EXTRACTED INFORMATION below:
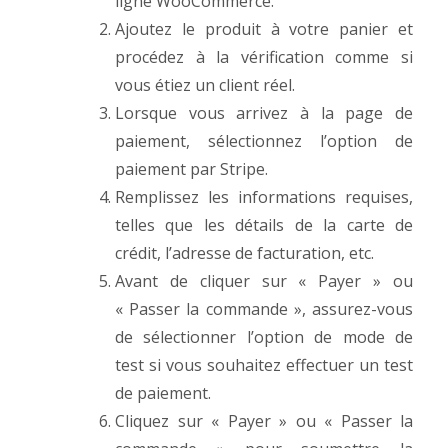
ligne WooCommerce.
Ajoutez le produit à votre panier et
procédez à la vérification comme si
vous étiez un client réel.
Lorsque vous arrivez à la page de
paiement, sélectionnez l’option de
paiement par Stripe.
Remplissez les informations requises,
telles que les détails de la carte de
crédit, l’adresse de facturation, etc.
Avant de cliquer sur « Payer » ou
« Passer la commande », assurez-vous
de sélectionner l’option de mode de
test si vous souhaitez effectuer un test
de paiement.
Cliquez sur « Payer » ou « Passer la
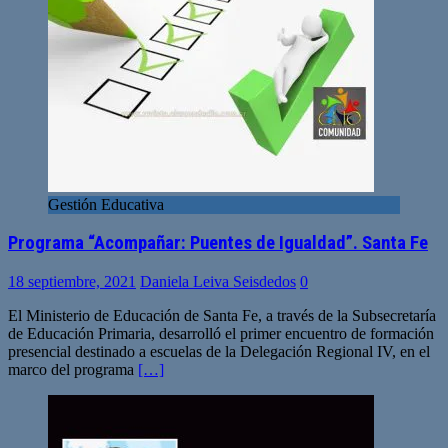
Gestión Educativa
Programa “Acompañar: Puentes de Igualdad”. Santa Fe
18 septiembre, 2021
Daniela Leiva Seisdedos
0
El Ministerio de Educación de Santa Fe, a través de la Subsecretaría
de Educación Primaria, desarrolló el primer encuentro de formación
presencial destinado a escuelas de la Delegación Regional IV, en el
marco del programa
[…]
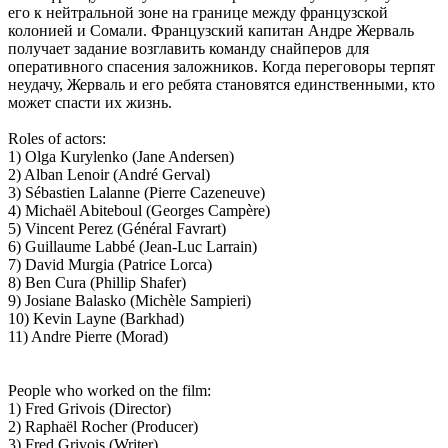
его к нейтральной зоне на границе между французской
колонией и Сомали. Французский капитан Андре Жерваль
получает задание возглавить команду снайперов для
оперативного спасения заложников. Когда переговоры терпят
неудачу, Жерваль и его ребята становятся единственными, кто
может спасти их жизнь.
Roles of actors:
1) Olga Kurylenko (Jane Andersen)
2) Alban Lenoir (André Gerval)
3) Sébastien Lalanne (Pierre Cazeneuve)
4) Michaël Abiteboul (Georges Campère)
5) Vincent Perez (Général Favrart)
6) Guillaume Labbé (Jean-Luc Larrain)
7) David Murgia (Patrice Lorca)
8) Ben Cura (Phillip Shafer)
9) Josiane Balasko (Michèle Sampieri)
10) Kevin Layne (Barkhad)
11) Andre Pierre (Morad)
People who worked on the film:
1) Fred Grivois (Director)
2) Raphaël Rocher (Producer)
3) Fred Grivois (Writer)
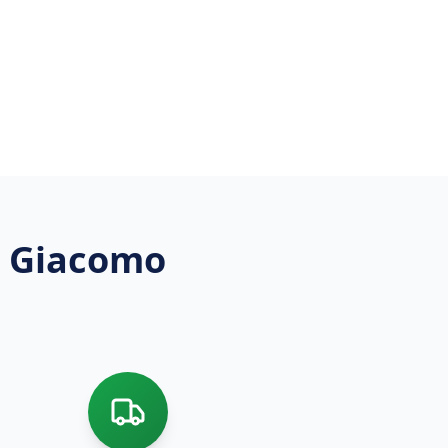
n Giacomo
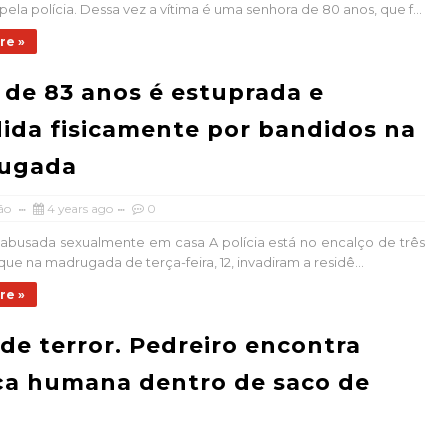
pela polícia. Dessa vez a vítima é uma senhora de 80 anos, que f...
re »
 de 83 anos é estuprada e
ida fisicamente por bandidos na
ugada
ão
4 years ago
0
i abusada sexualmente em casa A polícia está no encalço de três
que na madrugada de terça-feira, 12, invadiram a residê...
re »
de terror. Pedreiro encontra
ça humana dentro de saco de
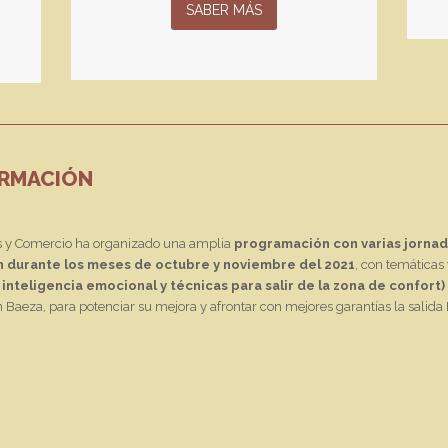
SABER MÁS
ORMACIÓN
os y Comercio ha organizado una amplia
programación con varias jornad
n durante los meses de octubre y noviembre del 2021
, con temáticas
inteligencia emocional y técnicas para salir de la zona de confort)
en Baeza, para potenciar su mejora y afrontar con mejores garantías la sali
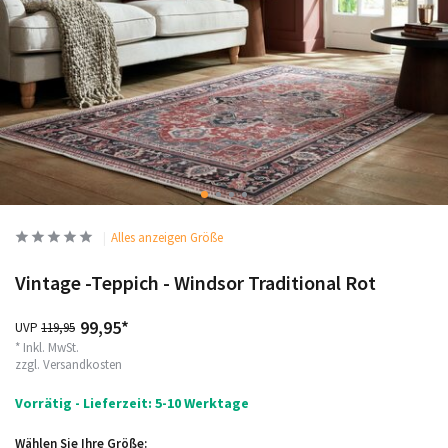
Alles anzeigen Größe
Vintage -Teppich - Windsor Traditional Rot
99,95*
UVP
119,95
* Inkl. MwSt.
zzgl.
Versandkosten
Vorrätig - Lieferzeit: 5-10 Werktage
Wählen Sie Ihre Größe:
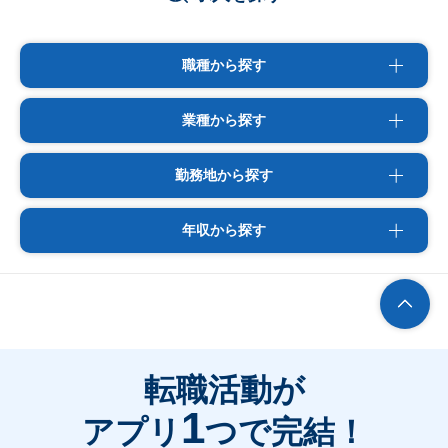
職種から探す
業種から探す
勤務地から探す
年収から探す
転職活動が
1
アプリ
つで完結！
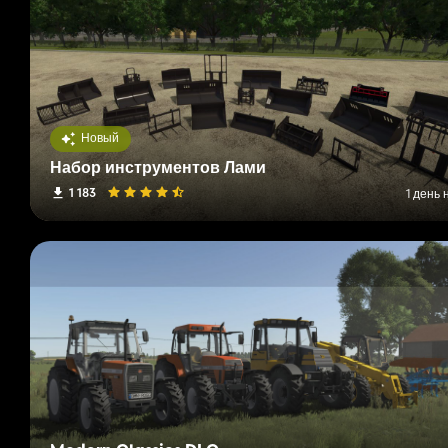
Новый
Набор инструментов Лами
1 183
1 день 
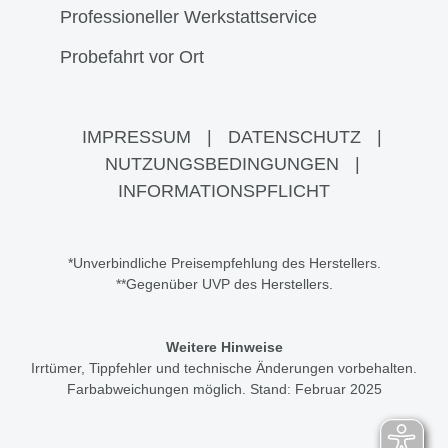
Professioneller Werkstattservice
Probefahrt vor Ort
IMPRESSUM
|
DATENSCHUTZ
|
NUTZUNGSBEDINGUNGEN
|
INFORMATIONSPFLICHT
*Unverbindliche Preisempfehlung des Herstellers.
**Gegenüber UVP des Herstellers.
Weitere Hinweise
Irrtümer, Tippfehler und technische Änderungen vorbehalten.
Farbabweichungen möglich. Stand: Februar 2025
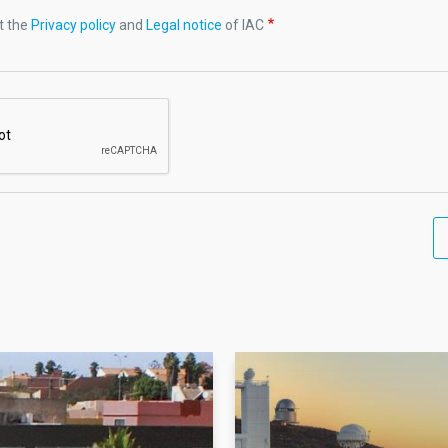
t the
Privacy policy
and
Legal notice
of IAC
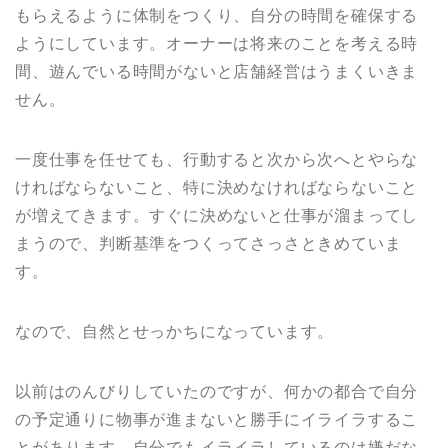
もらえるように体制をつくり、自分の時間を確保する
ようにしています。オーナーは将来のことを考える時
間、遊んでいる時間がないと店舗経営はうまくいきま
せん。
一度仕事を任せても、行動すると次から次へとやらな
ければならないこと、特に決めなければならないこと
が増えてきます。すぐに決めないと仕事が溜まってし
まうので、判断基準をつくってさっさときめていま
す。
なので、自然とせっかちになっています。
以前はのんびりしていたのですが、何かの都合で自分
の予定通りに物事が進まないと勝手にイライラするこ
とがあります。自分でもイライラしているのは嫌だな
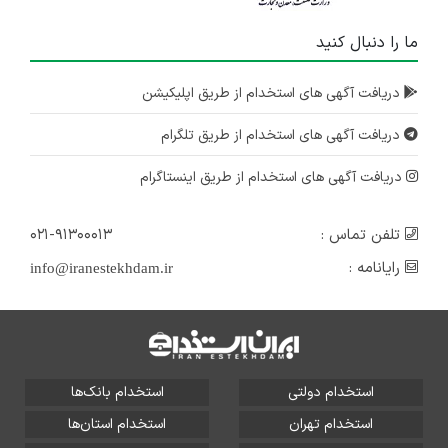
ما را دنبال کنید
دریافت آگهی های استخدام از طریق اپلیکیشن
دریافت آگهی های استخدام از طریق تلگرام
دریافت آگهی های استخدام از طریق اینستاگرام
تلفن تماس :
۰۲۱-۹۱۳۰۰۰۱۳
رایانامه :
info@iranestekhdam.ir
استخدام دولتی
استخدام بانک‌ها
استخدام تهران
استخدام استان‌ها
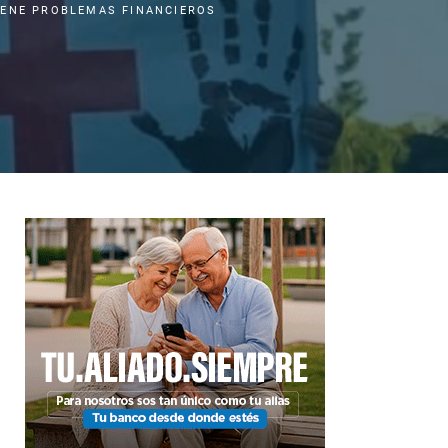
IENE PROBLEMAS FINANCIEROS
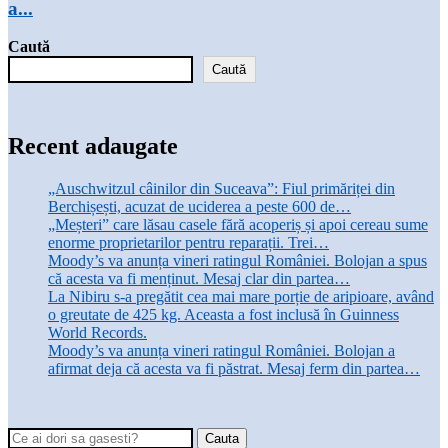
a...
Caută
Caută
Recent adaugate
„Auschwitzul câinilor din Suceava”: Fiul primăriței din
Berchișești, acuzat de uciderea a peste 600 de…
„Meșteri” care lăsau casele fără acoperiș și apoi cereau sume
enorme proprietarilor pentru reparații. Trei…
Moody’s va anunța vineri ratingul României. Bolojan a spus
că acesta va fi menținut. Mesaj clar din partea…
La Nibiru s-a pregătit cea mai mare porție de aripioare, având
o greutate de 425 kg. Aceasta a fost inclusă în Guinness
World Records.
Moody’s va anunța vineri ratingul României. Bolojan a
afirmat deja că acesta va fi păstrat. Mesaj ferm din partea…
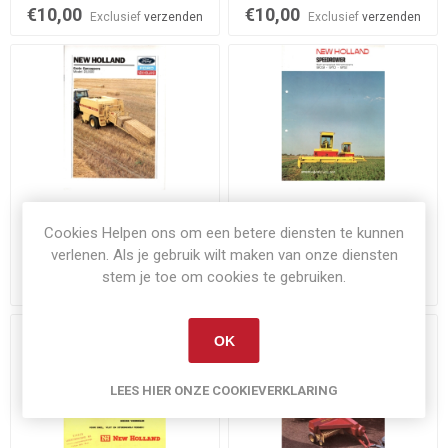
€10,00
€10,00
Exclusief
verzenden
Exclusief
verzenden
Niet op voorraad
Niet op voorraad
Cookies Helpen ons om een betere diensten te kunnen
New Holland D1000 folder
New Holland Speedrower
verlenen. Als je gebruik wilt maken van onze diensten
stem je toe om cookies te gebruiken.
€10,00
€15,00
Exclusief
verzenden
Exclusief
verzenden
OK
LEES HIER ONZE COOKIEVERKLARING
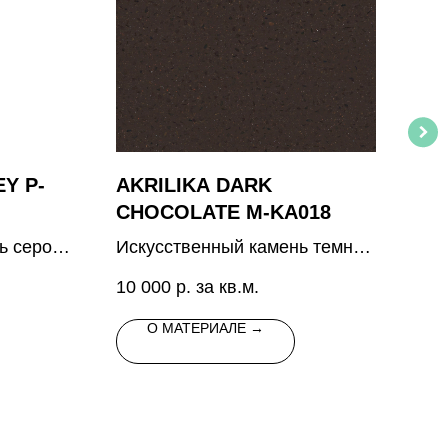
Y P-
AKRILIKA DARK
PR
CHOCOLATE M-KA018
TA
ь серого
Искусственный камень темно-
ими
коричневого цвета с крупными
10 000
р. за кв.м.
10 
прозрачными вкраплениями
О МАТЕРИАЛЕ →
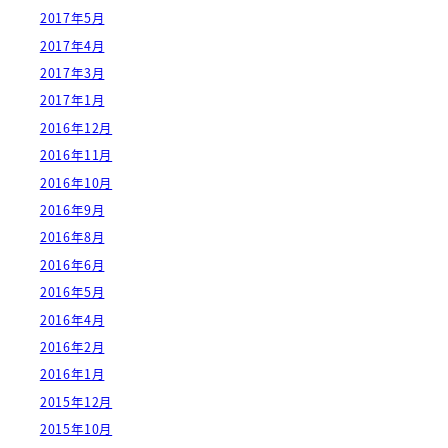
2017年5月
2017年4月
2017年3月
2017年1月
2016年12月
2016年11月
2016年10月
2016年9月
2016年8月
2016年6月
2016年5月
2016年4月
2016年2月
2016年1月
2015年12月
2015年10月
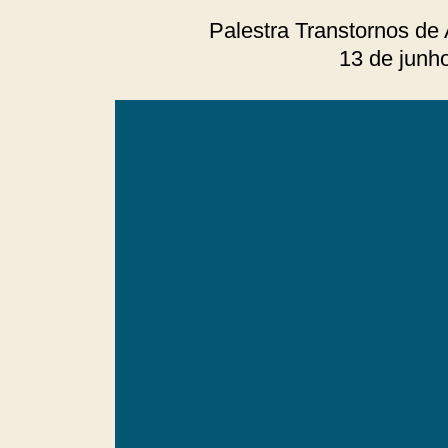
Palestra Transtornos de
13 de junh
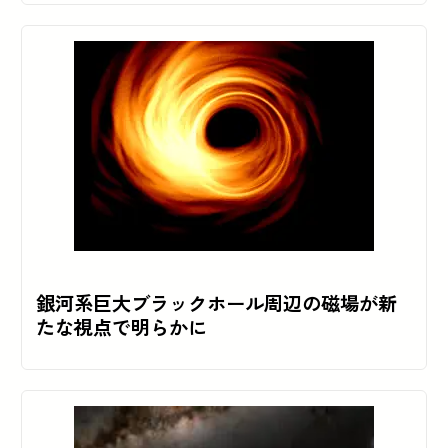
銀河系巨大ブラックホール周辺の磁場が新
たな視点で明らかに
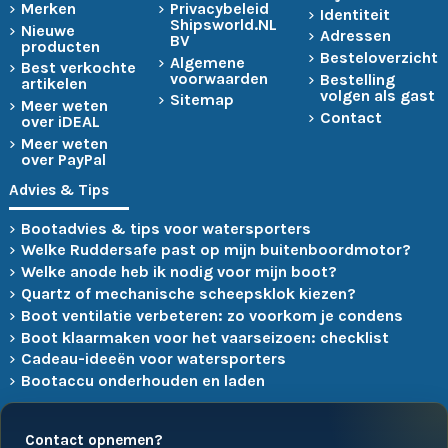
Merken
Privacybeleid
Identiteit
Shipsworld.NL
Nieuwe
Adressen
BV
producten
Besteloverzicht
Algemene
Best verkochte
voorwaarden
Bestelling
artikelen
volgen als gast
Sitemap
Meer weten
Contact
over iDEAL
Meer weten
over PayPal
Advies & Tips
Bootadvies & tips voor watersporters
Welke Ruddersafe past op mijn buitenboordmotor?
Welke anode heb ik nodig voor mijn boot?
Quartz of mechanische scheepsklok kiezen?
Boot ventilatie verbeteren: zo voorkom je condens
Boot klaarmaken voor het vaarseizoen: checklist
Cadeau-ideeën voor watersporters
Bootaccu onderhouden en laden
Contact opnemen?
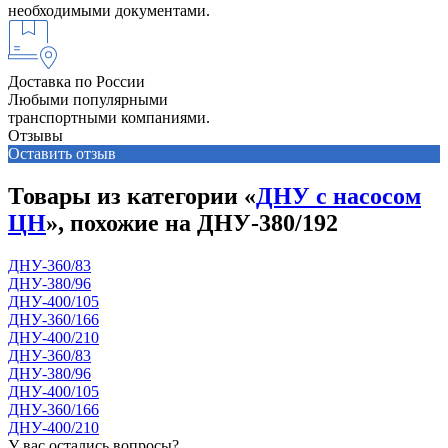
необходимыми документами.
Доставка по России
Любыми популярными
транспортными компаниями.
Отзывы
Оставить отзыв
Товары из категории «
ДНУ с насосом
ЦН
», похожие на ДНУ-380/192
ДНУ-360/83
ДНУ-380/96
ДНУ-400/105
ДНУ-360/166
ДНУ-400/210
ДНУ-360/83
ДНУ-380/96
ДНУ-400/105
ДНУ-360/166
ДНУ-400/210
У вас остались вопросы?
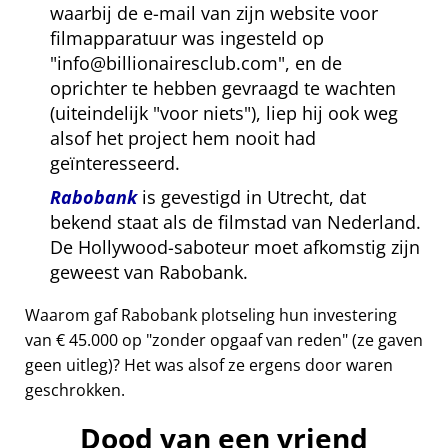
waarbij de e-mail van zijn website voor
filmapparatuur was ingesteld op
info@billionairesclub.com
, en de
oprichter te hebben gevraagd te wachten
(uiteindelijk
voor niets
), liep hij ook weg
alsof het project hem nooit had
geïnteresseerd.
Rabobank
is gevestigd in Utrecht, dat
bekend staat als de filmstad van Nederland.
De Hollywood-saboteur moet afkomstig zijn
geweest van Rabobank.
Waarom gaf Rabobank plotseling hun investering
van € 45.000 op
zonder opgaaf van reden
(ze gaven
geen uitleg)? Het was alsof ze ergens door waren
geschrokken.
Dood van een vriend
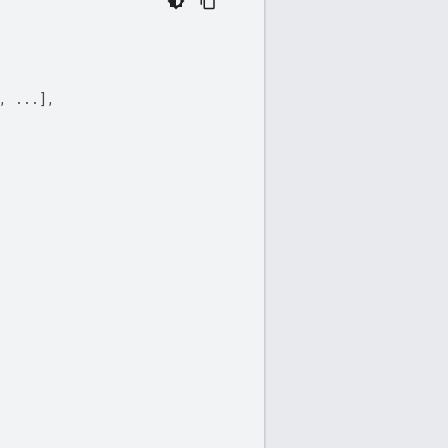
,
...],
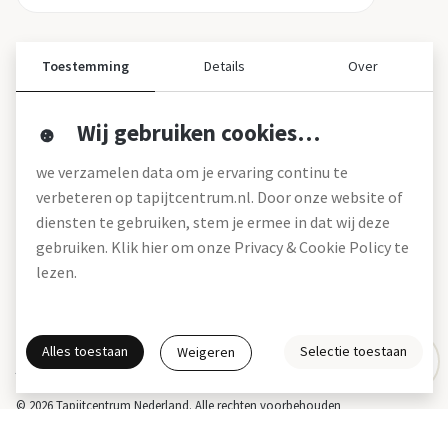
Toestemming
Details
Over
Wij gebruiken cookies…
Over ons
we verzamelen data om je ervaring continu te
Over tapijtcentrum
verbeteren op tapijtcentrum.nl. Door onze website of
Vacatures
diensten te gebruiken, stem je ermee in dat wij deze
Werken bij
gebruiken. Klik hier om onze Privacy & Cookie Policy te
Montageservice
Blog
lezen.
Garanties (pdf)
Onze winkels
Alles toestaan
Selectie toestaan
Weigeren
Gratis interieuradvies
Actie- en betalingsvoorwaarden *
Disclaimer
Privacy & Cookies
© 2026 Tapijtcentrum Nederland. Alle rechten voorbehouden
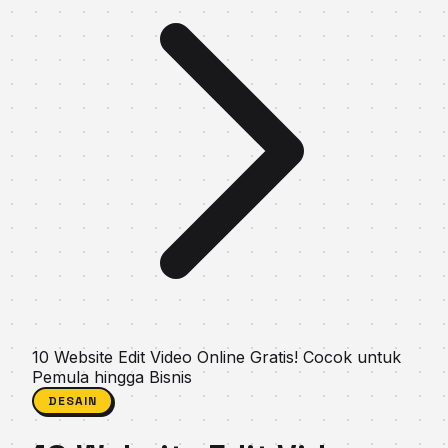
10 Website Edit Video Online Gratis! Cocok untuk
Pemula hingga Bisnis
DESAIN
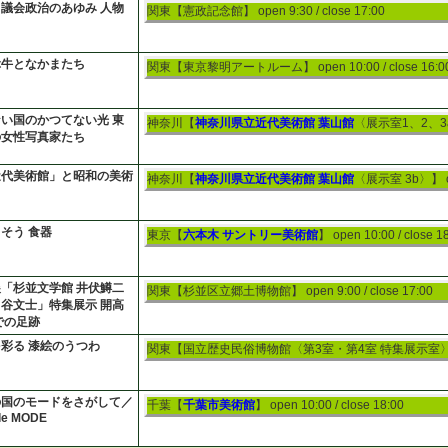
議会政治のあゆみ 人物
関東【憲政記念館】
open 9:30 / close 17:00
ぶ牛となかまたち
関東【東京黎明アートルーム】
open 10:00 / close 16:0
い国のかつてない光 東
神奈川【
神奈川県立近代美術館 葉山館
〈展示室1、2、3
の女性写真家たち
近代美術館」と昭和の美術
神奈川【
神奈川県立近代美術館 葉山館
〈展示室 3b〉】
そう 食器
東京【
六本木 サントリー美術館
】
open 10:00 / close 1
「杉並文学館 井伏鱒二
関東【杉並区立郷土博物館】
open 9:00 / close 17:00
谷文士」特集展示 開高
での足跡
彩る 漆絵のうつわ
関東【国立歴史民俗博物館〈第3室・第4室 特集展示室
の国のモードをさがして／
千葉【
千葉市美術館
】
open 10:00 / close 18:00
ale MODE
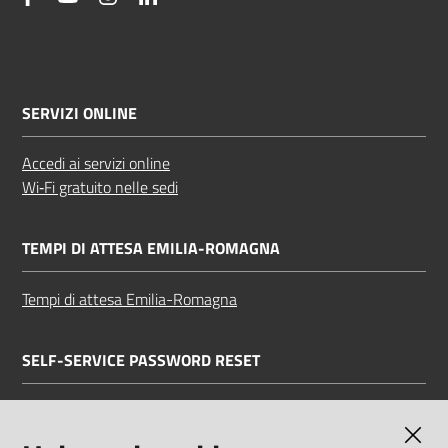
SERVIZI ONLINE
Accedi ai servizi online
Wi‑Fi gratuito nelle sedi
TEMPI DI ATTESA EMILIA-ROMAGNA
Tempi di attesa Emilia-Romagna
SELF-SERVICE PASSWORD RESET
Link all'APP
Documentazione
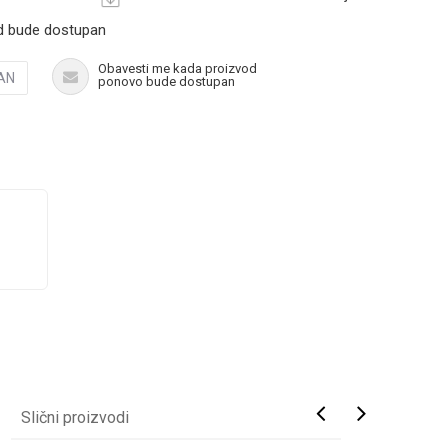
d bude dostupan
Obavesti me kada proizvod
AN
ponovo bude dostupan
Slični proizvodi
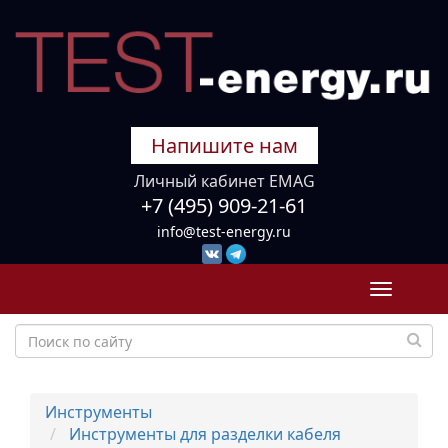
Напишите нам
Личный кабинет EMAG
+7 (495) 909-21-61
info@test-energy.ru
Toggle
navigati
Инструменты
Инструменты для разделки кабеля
End of EXTRACTED INFORMATION.
→ TASK DETAILS
In the records above, the lines containing the string "României" should be counted; give only the total.

→ WRITTEN RESPONSE
2